Write out all the data again, exactly as shown.
*** Extracted information ***
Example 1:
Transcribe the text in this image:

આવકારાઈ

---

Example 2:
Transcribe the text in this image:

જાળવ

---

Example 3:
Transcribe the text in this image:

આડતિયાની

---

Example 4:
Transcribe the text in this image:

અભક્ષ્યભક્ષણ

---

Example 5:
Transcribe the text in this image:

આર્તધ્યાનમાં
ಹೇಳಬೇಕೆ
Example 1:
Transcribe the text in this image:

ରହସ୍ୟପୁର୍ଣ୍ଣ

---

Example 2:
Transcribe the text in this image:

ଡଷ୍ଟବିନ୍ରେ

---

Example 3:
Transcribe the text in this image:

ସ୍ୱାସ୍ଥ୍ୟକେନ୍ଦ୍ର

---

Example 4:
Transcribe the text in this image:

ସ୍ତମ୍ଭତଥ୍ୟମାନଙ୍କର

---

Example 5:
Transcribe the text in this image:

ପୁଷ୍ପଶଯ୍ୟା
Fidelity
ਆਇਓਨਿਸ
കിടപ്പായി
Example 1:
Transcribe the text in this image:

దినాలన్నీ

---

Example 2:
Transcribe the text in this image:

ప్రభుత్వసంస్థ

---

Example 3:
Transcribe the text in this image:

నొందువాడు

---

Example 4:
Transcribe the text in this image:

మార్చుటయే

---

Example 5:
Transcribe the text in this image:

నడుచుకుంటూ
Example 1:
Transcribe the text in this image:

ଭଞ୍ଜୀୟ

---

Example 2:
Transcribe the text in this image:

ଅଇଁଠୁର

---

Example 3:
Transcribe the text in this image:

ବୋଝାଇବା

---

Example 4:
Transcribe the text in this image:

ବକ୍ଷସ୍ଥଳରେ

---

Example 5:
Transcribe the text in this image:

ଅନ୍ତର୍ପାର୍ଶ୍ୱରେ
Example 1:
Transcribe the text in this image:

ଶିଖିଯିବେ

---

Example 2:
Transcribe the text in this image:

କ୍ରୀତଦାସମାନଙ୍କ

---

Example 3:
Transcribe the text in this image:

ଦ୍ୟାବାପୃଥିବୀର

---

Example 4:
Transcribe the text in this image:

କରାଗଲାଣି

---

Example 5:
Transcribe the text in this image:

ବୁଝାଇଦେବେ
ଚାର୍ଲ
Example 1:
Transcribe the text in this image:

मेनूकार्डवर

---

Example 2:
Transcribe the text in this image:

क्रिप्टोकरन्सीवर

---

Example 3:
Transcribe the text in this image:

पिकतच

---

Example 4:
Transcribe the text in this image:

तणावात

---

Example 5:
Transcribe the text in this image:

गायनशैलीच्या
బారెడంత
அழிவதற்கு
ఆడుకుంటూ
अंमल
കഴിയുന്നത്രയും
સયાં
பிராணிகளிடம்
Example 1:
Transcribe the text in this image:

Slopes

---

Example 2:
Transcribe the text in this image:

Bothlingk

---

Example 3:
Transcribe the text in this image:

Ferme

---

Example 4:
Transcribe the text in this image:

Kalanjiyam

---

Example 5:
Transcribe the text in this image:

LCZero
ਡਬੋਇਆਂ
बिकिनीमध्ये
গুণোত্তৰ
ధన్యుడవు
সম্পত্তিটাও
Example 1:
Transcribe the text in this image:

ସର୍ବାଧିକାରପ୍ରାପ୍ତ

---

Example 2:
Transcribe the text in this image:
***
- Response to the task -
Example 1:
Transcribe the text in this image:

આવકારાઈ

---

Example 2:
Transcribe the text in this image:

જાળવ

---

Example 3:
Transcribe the text in this image:

આડતિયાની

---

Example 4:
Transcribe the text in this image:

અભક્ષ્યભક્ષણ

---

Example 5:
Transcribe the text in this image:

આર્તધ્યાનમાં
ಹೇಳಬೇಕೆ
Example 1:
Transcribe the text in this image:

ରହସ୍ୟପୁର୍ଣ୍ଣ

---

Example 2:
Transcribe the text in this image:

ଡଷ୍ଟବିନ୍ରେ

---

Example 3:
Transcribe the text in this image:

ସ୍ୱାସ୍ଥ୍ୟକେନ୍ଦ୍ର

---

Example 4:
Transcribe the text in this image:

ସ୍ତମ୍ଭତଥ୍ୟମାନଙ୍କର

---

Example 5:
Transcribe the text in this image:

ପୁଷ୍ପଶଯ୍ୟା
Fidelity
ਆਇਓਨਿਸ
കിടപ്പായി
Example 1:
Transcribe the text in this image:

దినాలన్నీ

---

Example 2:
Transcribe the text in this image:

ప్రభుత్వసంస్థ

---

Example 3:
Transcribe the text in this image:

నొందువాడు

---

Example 4:
Transcribe the text in this image:

మార్చుటయే

---

Example 5:
Transcribe the text in this image:

నడుచుకుంటూ
Example 1:
Transcribe the text in this image:

ଭଞ୍ଜୀୟ

---

Example 2:
Transcribe the text in this image:

ଅଇଁଠୁର

---

Example 3:
Transcribe the text in this image:

ବୋଝାଇବା

---

Example 4:
Transcribe the text in this image:

ବକ୍ଷସ୍ଥଳରେ

---

Example 5:
Transcribe the text in this image:

ଅନ୍ତର୍ପାର୍ଶ୍ୱରେ
Example 1:
Transcribe the text in this image:

ଶିଖିଯିବେ

---

Example 2:
Transcribe the text in this image:

କ୍ରୀତଦାସମାନଙ୍କ

---

Example 3:
Transcribe the text in this image:

ଦ୍ୟାବାପୃଥିବୀର

---

Example 4:
Transcribe the text in this image:

କରାଗଲାଣି

---

Example 5:
Transcribe the text in this image:

ବୁଝାଇଦେବେ
ଚାର୍ଲ
Example 1:
Transcribe the text in this image:

मेनूकार्डवर

---

Example 2:
Transcribe the text in this image:

क्रिप्टोकरन्सीवर

---

Example 3:
Transcribe the text in this image:

पिकतच

---

Example 4:
Transcribe the text in this image:

तणावात

---

Example 5:
Transcribe the text in this image:

गायनशैलीच्या
బారెడంత
அழிவதற்கு
ఆడుకుంటూ
अंमल
കഴിയുന്നത്രയും
સયાં
பிராணிகளிடம்
Example 1:
Transcribe the text in this image:

Slopes

---

Example 2:
Transcribe the text in this image:

Bothlingk

---

Example 3:
Transcribe the text in this image:

Ferme

---

Example 4:
Transcribe the text in this image:

Kalanjiyam

---

Example 5:
Transcribe the text in this image:

LCZero
ਡਬੋਇਆਂ
बिकिनीमध्ये
গুণোত্তৰ
ధన్యుడవు
সম্পত্তিটাও
Example 1:
Transcribe the text in this image:

ସର୍ବାଧିକାରପ୍ରାପ୍ତ

---

Example 2:
Transcribe the text in this image:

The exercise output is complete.